“Je reproche au système d’avoir fermé les yeux sur les abus de Larry Nassar.” Simone Biles et d’autres gymnastes témoignèrent il y a quelques jours devant la commission judiciaire du Sénat aux États-Unis. C’est la phrase la plus reprise par les jeunes femmes qui, une fois de plus, témoignèrent avec sincérité de leur dure expérience avec le médecin officiel de l’équipe de gymnastique.
Il s’agit de plus de 20 ans d’abus continus. Jusqu’à présent, 265 victimes identifiées osèrent porter plainte. On estime toutefois qu’il pourrait y avoir beaucoup plus de filles. À tel point que l’on considère Nassar comme le plus grand prédateur sexuel de l’histoire du sport aux États-Unis.
Il les manipula psychologiquement et utilisa sa réputation pour leur faire croire qu’elles allaient devenir de grandes stars. On raconte qu’il plaçait sur les murs de son bureau les photos de ces filles qui avaient atteint le sommet en gymnastique – victimes également – pour impressionner les nouvelles filles qu’il avait l’intention d’abuser…

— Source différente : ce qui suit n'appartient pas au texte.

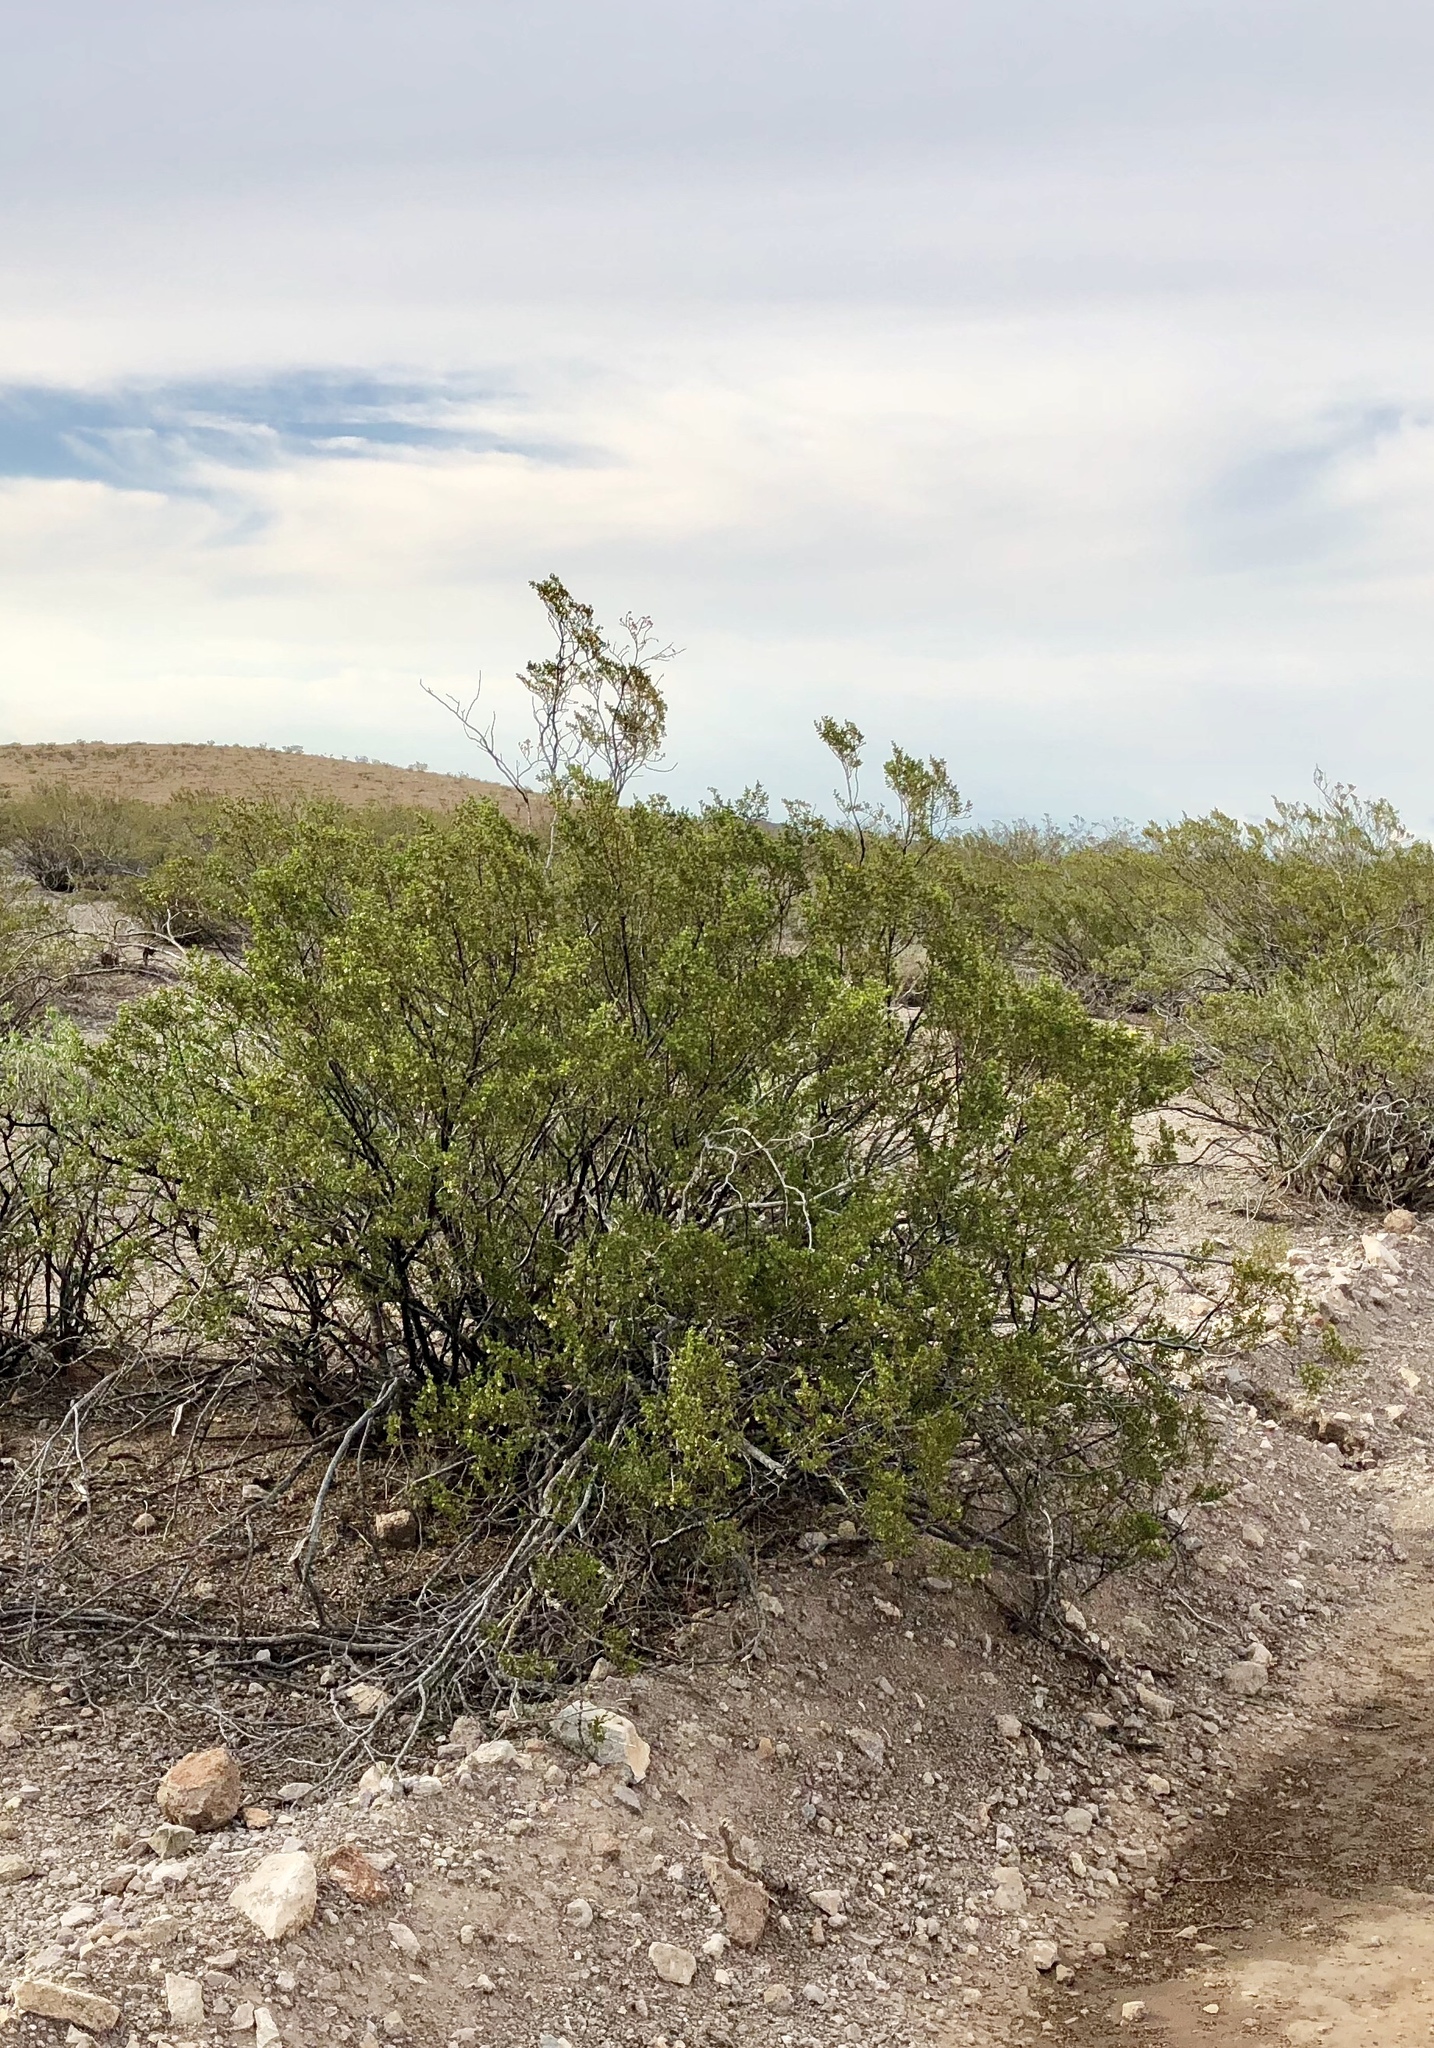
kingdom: Plantae
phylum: Tracheophyta
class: Magnoliopsida
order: Zygophyllales
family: Zygophyllaceae
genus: Larrea
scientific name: Larrea tridentata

Avec Harry Nassar déjà condamné à la prison à vie en Arizona, la justice et ses victimes réclament davantage de responsabilité…
“A quoi ça sert de signaler les abus si nos propres agents du FBI enterreront ce rapport dans un tiroir ?”
-McKayla Maroney-
Simone Biles et d’autres gymnastes témoignent de leurs abus : il y a encore plus de coupables
Quiconque pensait que l’affaire des abus contre les gymnastes de l’équipe nationale des États-Unis était terminée se trompe. Il existe de nombreuses blessures ouvertes et traumatismes psychologiques auxquels ils devront éventuellement faire face tout au long de leur vie. Cependant, une chose dont toutes les victimes de ce type d’expérience ont besoin est le sentiment que justice a été rendue. Quelque chose qui n’arriva pas pour des centaines de ces jeunes femmes.
Le 15 septembre, Simone Biles et d’autres gymnastes (McKayla Maroney, Aly Raisman et Maggie Nichol) témoignèrent devant la commission judiciaire du Sénat américain. Cette audition révéla des informations qui étaient dénoncées depuis plusieurs années. En effet, tant le FBI, l’USA Gymnastics que le Comité olympique et paralympique étaient au courant des abus et n’ont rien fait.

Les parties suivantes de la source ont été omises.